*EXTRACTED RECORDS:*
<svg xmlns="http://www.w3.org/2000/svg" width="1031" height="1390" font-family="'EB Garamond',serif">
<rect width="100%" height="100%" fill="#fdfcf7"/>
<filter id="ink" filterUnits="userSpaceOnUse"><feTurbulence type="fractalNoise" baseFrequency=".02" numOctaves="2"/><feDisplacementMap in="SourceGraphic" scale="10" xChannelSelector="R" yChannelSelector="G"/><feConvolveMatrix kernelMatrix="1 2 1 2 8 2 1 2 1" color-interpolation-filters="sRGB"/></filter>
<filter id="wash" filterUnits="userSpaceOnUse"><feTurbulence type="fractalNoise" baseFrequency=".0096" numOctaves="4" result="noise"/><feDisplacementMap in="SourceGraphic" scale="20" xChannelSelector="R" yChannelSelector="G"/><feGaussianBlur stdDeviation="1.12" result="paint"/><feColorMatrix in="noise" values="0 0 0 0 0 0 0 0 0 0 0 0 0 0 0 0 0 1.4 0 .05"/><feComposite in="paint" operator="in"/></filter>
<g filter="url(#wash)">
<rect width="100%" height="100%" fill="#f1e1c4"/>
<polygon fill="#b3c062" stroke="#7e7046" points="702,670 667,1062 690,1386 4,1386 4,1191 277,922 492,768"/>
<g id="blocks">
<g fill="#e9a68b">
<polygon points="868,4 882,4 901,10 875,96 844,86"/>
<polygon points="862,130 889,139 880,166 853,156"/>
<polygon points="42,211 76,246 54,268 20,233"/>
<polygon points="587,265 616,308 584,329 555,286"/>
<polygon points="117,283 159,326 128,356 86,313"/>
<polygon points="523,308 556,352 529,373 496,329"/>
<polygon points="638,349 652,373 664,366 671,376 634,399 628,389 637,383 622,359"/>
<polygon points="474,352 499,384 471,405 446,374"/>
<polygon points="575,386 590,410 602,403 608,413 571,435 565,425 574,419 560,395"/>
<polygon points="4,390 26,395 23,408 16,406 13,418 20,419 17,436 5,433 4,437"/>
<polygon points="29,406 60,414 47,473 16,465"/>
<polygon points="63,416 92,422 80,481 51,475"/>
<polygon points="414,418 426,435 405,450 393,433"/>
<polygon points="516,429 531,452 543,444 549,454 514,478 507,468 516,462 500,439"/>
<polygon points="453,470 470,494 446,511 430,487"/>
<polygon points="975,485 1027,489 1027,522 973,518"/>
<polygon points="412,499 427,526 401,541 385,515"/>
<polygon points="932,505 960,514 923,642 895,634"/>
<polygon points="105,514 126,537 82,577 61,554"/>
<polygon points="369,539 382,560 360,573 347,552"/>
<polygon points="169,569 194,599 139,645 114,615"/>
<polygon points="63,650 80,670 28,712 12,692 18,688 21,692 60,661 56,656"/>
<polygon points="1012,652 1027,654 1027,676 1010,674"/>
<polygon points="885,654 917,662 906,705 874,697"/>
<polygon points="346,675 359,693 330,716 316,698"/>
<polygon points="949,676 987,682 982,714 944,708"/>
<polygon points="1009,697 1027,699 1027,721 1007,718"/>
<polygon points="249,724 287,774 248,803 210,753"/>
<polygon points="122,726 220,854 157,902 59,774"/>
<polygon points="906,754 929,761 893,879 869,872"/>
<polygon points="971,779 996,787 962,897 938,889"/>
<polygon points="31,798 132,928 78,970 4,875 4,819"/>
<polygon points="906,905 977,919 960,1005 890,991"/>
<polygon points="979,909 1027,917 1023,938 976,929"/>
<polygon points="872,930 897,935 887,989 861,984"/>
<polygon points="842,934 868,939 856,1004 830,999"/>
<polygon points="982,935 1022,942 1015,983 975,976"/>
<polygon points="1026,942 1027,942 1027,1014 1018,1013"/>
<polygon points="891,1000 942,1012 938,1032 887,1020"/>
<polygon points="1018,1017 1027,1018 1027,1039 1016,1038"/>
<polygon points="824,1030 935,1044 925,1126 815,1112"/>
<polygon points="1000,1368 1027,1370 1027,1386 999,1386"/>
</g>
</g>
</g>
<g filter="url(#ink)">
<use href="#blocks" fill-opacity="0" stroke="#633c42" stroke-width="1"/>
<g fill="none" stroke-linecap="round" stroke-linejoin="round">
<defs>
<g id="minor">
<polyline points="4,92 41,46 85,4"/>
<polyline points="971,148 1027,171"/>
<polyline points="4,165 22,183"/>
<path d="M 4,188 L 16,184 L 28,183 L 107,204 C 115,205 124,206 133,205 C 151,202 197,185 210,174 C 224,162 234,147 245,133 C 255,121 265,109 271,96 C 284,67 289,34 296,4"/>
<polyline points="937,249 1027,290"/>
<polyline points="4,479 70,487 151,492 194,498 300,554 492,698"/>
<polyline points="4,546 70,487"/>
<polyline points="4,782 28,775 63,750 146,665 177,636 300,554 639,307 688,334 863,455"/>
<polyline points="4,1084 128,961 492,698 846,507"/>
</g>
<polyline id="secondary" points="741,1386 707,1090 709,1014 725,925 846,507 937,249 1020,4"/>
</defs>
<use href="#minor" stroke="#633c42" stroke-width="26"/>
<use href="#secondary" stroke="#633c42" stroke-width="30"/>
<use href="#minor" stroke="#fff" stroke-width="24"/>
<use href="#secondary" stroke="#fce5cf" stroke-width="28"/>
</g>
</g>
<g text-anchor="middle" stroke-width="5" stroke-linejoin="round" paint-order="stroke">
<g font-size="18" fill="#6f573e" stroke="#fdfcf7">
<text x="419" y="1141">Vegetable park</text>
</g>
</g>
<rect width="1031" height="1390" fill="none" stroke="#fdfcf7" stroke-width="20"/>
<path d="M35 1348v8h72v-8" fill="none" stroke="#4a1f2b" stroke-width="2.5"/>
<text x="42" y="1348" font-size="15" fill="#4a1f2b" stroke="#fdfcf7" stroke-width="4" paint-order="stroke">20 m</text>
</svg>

*WHAT IS EXPECTED:* Output the material above, all of it, exactly.

*WRITTEN ANSWER:*
<svg xmlns="http://www.w3.org/2000/svg" width="1031" height="1390" font-family="'EB Garamond',serif">
<rect width="100%" height="100%" fill="#fdfcf7"/>
<filter id="ink" filterUnits="userSpaceOnUse"><feTurbulence type="fractalNoise" baseFrequency=".02" numOctaves="2"/><feDisplacementMap in="SourceGraphic" scale="10" xChannelSelector="R" yChannelSelector="G"/><feConvolveMatrix kernelMatrix="1 2 1 2 8 2 1 2 1" color-interpolation-filters="sRGB"/></filter>
<filter id="wash" filterUnits="userSpaceOnUse"><feTurbulence type="fractalNoise" baseFrequency=".0096" numOctaves="4" result="noise"/><feDisplacementMap in="SourceGraphic" scale="20" xChannelSelector="R" yChannelSelector="G"/><feGaussianBlur stdDeviation="1.12" result="paint"/><feColorMatrix in="noise" values="0 0 0 0 0 0 0 0 0 0 0 0 0 0 0 0 0 1.4 0 .05"/><feComposite in="paint" operator="in"/></filter>
<g filter="url(#wash)">
<rect width="100%" height="100%" fill="#f1e1c4"/>
<polygon fill="#b3c062" stroke="#7e7046" points="702,670 667,1062 690,1386 4,1386 4,1191 277,922 492,768"/>
<g id="blocks">
<g fill="#e9a68b">
<polygon points="868,4 882,4 901,10 875,96 844,86"/>
<polygon points="862,130 889,139 880,166 853,156"/>
<polygon points="42,211 76,246 54,268 20,233"/>
<polygon points="587,265 616,308 584,329 555,286"/>
<polygon points="117,283 159,326 128,356 86,313"/>
<polygon points="523,308 556,352 529,373 496,329"/>
<polygon points="638,349 652,373 664,366 671,376 634,399 628,389 637,383 622,359"/>
<polygon points="474,352 499,384 471,405 446,374"/>
<polygon points="575,386 590,410 602,403 608,413 571,435 565,425 574,419 560,395"/>
<polygon points="4,390 26,395 23,408 16,406 13,418 20,419 17,436 5,433 4,437"/>
<polygon points="29,406 60,414 47,473 16,465"/>
<polygon points="63,416 92,422 80,481 51,475"/>
<polygon points="414,418 426,435 405,450 393,433"/>
<polygon points="516,429 531,452 543,444 549,454 514,478 507,468 516,462 500,439"/>
<polygon points="453,470 470,494 446,511 430,487"/>
<polygon points="975,485 1027,489 1027,522 973,518"/>
<polygon points="412,499 427,526 401,541 385,515"/>
<polygon points="932,505 960,514 923,642 895,634"/>
<polygon points="105,514 126,537 82,577 61,554"/>
<polygon points="369,539 382,560 360,573 347,552"/>
<polygon points="169,569 194,599 139,645 114,615"/>
<polygon points="63,650 80,670 28,712 12,692 18,688 21,692 60,661 56,656"/>
<polygon points="1012,652 1027,654 1027,676 1010,674"/>
<polygon points="885,654 917,662 906,705 874,697"/>
<polygon points="346,675 359,693 330,716 316,698"/>
<polygon points="949,676 987,682 982,714 944,708"/>
<polygon points="1009,697 1027,699 1027,721 1007,718"/>
<polygon points="249,724 287,774 248,803 210,753"/>
<polygon points="122,726 220,854 157,902 59,774"/>
<polygon points="906,754 929,761 893,879 869,872"/>
<polygon points="971,779 996,787 962,897 938,889"/>
<polygon points="31,798 132,928 78,970 4,875 4,819"/>
<polygon points="906,905 977,919 960,1005 890,991"/>
<polygon points="979,909 1027,917 1023,938 976,929"/>
<polygon points="872,930 897,935 887,989 861,984"/>
<polygon points="842,934 868,939 856,1004 830,999"/>
<polygon points="982,935 1022,942 1015,983 975,976"/>
<polygon points="1026,942 1027,942 1027,1014 1018,1013"/>
<polygon points="891,1000 942,1012 938,1032 887,1020"/>
<polygon points="1018,1017 1027,1018 1027,1039 1016,1038"/>
<polygon points="824,1030 935,1044 925,1126 815,1112"/>
<polygon points="1000,1368 1027,1370 1027,1386 999,1386"/>
</g>
</g>
</g>
<g filter="url(#ink)">
<use href="#blocks" fill-opacity="0" stroke="#633c42" stroke-width="1"/>
<g fill="none" stroke-linecap="round" stroke-linejoin="round">
<defs>
<g id="minor">
<polyline points="4,92 41,46 85,4"/>
<polyline points="971,148 1027,171"/>
<polyline points="4,165 22,183"/>
<path d="M 4,188 L 16,184 L 28,183 L 107,204 C 115,205 124,206 133,205 C 151,202 197,185 210,174 C 224,162 234,147 245,133 C 255,121 265,109 271,96 C 284,67 289,34 296,4"/>
<polyline points="937,249 1027,290"/>
<polyline points="4,479 70,487 151,492 194,498 300,554 492,698"/>
<polyline points="4,546 70,487"/>
<polyline points="4,782 28,775 63,750 146,665 177,636 300,554 639,307 688,334 863,455"/>
<polyline points="4,1084 128,961 492,698 846,507"/>
</g>
<polyline id="secondary" points="741,1386 707,1090 709,1014 725,925 846,507 937,249 1020,4"/>
</defs>
<use href="#minor" stroke="#633c42" stroke-width="26"/>
<use href="#secondary" stroke="#633c42" stroke-width="30"/>
<use href="#minor" stroke="#fff" stroke-width="24"/>
<use href="#secondary" stroke="#fce5cf" stroke-width="28"/>
</g>
</g>
<g text-anchor="middle" stroke-width="5" stroke-linejoin="round" paint-order="stroke">
<g font-size="18" fill="#6f573e" stroke="#fdfcf7">
<text x="419" y="1141">Vegetable park</text>
</g>
</g>
<rect width="1031" height="1390" fill="none" stroke="#fdfcf7" stroke-width="20"/>
<path d="M35 1348v8h72v-8" fill="none" stroke="#4a1f2b" stroke-width="2.5"/>
<text x="42" y="1348" font-size="15" fill="#4a1f2b" stroke="#fdfcf7" stroke-width="4" paint-order="stroke">20 m</text>
</svg>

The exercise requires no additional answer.